» TÂCHES
[1] Reformulez en une courte liste à puces le paragraphe du texte extrait qui commence par « 19 février 49 : Le haut-commissaire Pignon ». Conservez-en les faits principaux.
[2] Dressez la liste complète des ouvrages cités entre parenthèses dans le texte extrait, avec pour chacun le nom de l’auteur et l’année.
[3] Traduisez en anglais cette phrase du texte extrait : « Le général Blaizot ne s’entendait pas avec le haut-commissaire, Léon Pignon. »

» TEXTE EXTRAIT

>>>>>

Comme le souligne Bodin, le commandement militaire français est en fait en pleine crise : « La conséquence la plus grave fut sans aucun doute les divergences entre les diverses autorités quant à la conduite de la guerre. Le général Blaizot ne s’entendait pas avec le haut-commissaire, Léon Pignon. Le général Alessandri n’avait pas le même point de vue que le général Blaizot. En fait, s’opposaient deux stratégies : une première qui pensait qu’il fallait résoudre les problèmes, zone par zone, en commençant par la Cochinchine avec des arrière-pensées politiques, notamment asseoir l’autorité de Bao Daï [Pignon] ; une seconde qui voulait réduire la résistance au Tonkin de façon à ne pas avoir trop de problèmes en cas d’agression chinoise [Blaizot]. » (Bodin, 2009, p. 141)
15 février 49 : Opération Diane, très localisée. 4 bataillons qui avaient occupé Hung Hoa, Than Son et Phung Vuc se bornent à nettoyer la région montagneuse du Than Son dans la zone des Évêchés. Les choses n’iront guère plus loin (Gras, 1979, p. 256).
19 février 49 : Le haut-commissaire Pignon, président du Conseil de défense de l’Indochine, auquel Blaizot est subordonné (voir 3 mars), prend la décision d’orienter l’effort militaire sur la Cochinchine et le Sud-Annam. Il en informe le commandant en chef par lettre. Il faut « assurer la sécurité des territoires que nous contrôlons et en particulier de la Cochinchine et du Centre-Annam qui constituent les bases territoriales de l’action engagée. » Les opérations en cours au Tonkin sont donc réduites à néant. La grande offensive d’hiver 1948-1949 pensée par Blaizot avorte totalement (Cadeau, 2022, p. 98).
20 février 49 : A l’initiative des jeunesses communistes (fédération de la Seine de l’U.R.J.F.), manifestation non autorisée sur les grands boulevards parisiens contre la guerre. Celle-ci semble obtenir un relatif succès. Après différentes charges de la police, celle-ci procède à 22 arrestations. Ce mouvement en appellera d’autres à Paris ou en région parisienne (Ruscio, 1985, p. 238).

<<<<<

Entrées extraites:
>>>>>

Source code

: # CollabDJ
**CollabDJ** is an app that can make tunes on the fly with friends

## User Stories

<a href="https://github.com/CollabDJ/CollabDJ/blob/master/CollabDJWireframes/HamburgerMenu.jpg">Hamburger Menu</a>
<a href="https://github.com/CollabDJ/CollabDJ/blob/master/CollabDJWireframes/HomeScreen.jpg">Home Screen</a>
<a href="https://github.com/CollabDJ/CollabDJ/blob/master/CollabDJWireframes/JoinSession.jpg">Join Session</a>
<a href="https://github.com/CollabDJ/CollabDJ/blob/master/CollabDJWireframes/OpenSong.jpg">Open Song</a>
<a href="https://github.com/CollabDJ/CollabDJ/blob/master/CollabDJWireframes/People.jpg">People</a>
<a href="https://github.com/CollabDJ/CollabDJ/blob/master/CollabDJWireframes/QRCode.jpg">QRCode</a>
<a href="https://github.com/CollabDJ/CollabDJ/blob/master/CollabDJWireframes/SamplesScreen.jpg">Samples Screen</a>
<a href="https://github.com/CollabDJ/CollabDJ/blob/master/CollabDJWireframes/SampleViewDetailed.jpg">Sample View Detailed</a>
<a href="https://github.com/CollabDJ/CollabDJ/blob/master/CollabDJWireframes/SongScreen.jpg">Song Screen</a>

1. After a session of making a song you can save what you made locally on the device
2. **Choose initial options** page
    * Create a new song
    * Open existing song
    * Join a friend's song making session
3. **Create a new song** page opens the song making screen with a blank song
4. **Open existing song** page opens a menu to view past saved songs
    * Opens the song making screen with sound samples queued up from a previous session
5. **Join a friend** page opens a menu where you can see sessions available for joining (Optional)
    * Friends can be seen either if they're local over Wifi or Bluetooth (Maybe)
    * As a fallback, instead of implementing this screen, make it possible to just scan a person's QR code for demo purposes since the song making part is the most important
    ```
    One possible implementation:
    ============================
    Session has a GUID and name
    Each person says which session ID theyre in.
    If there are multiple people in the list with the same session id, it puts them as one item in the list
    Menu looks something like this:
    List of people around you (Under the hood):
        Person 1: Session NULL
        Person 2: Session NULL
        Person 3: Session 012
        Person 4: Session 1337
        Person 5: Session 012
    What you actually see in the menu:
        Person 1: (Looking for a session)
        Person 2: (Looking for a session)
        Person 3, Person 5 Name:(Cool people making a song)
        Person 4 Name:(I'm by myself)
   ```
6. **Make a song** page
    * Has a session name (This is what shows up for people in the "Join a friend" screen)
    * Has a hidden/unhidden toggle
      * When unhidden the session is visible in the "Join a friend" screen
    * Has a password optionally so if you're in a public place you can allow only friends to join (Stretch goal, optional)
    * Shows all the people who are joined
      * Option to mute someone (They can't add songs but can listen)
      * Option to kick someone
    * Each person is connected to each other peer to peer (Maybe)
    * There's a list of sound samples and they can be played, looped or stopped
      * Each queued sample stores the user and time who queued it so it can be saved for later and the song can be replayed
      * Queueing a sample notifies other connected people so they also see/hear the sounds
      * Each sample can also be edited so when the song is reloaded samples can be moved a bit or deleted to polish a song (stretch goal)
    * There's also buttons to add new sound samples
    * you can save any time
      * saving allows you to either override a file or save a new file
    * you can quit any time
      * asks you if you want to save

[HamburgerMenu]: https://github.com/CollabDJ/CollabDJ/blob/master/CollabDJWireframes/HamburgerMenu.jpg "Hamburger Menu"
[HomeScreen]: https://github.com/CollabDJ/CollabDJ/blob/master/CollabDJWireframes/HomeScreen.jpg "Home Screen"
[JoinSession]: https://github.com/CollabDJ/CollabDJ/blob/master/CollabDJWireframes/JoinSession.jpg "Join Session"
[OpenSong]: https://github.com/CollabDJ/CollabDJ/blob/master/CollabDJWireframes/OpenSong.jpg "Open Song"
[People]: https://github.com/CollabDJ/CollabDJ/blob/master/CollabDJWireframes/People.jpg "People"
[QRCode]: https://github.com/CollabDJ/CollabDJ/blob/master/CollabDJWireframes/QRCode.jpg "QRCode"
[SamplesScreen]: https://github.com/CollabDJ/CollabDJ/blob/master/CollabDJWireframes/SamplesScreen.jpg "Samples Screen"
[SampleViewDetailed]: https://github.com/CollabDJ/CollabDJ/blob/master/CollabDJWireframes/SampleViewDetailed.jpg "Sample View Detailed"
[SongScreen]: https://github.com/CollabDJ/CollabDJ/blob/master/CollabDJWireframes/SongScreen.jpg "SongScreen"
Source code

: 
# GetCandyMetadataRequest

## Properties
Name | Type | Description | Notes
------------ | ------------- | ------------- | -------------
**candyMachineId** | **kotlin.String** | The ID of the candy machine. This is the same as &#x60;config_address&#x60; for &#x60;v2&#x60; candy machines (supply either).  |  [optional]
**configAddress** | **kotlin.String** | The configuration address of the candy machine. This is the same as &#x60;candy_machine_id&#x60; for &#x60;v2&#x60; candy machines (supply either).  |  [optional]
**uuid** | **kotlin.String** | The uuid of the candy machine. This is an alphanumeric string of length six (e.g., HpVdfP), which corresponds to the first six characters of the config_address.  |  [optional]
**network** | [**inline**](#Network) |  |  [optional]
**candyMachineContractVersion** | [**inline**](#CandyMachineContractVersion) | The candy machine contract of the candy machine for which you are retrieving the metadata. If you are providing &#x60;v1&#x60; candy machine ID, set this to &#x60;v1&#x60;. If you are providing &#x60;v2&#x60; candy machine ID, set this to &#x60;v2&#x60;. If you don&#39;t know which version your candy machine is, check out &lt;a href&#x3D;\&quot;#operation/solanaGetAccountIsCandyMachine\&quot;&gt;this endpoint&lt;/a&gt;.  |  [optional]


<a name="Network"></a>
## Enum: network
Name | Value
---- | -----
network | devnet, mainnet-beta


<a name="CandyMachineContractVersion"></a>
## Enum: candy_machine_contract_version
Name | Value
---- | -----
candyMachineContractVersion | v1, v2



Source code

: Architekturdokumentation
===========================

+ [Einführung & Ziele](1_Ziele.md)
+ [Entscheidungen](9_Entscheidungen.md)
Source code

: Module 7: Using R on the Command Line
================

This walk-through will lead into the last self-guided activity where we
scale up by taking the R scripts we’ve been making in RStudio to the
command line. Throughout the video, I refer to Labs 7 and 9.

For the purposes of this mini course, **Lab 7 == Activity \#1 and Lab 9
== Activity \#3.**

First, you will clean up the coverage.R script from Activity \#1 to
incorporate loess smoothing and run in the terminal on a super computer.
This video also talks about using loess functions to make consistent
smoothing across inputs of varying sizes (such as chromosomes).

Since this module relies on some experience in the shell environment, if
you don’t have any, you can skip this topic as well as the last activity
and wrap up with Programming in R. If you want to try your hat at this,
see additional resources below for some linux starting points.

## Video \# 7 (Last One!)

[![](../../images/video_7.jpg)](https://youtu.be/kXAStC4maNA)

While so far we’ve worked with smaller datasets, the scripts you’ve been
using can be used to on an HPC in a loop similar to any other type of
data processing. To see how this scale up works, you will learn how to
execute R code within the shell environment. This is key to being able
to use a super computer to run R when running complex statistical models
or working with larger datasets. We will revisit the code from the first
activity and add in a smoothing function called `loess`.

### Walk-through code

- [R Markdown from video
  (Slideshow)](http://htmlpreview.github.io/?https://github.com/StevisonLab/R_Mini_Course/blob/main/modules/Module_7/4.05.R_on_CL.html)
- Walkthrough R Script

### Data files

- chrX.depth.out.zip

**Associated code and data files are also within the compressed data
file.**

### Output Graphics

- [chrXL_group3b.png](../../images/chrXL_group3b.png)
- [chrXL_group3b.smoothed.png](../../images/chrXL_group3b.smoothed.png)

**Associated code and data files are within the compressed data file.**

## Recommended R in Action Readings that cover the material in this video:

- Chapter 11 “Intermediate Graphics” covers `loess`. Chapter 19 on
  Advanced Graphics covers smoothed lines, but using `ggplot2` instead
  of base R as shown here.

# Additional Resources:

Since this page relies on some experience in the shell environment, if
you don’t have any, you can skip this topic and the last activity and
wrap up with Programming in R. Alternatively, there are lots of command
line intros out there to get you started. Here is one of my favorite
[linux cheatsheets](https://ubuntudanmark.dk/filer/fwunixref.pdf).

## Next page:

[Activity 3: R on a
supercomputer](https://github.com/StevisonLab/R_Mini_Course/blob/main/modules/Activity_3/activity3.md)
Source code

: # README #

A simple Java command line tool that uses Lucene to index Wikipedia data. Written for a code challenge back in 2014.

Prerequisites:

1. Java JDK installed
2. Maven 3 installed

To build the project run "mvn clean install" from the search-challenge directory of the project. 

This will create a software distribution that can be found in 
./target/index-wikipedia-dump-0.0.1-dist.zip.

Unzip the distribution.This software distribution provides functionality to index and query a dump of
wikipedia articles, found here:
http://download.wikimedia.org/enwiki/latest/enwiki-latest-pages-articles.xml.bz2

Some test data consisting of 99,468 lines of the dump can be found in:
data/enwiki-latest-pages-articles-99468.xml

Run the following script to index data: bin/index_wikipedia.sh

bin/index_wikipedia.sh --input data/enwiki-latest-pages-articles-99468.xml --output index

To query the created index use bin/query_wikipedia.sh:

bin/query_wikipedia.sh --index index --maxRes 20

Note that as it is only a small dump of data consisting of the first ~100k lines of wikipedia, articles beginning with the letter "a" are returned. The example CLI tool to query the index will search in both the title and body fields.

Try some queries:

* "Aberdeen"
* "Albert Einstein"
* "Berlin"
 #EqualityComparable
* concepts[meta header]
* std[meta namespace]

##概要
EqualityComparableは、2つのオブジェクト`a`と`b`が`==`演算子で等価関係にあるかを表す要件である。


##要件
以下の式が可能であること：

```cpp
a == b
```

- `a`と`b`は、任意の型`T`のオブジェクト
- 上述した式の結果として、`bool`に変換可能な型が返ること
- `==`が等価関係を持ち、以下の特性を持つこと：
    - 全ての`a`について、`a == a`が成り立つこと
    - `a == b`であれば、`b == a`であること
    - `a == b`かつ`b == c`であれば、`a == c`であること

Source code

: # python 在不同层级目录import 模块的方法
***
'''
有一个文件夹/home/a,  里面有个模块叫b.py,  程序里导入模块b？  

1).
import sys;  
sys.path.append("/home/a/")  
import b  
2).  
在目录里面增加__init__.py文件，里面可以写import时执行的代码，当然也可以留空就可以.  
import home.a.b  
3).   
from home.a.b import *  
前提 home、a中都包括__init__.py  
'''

<<<<<

» RÉPONSES PAR TÂCHE
[1]
- 19 février 49 : le haut-commissaire Pignon, président du Conseil de défense de l’Indochine et supérieur de Blaizot, décide d’orienter l’effort militaire sur la Cochinchine et le Sud-Annam.
- Il en informe par lettre le commandant en chef, afin d’assurer la sécurité des territoires contrôlés, en particulier la Cochinchine et le Centre-Annam.
- Les opérations en cours au Tonkin sont réduites à néant.
- La grande offensive d’hiver 1948-1949 conçue par Blaizot avorte totalement.

[2]
- Bodin, 2009
- Gras, 1979
- Cadeau, 2022
- Ruscio, 1985

[3] General Blaizot did not get along with the High Commissioner, Léon Pignon.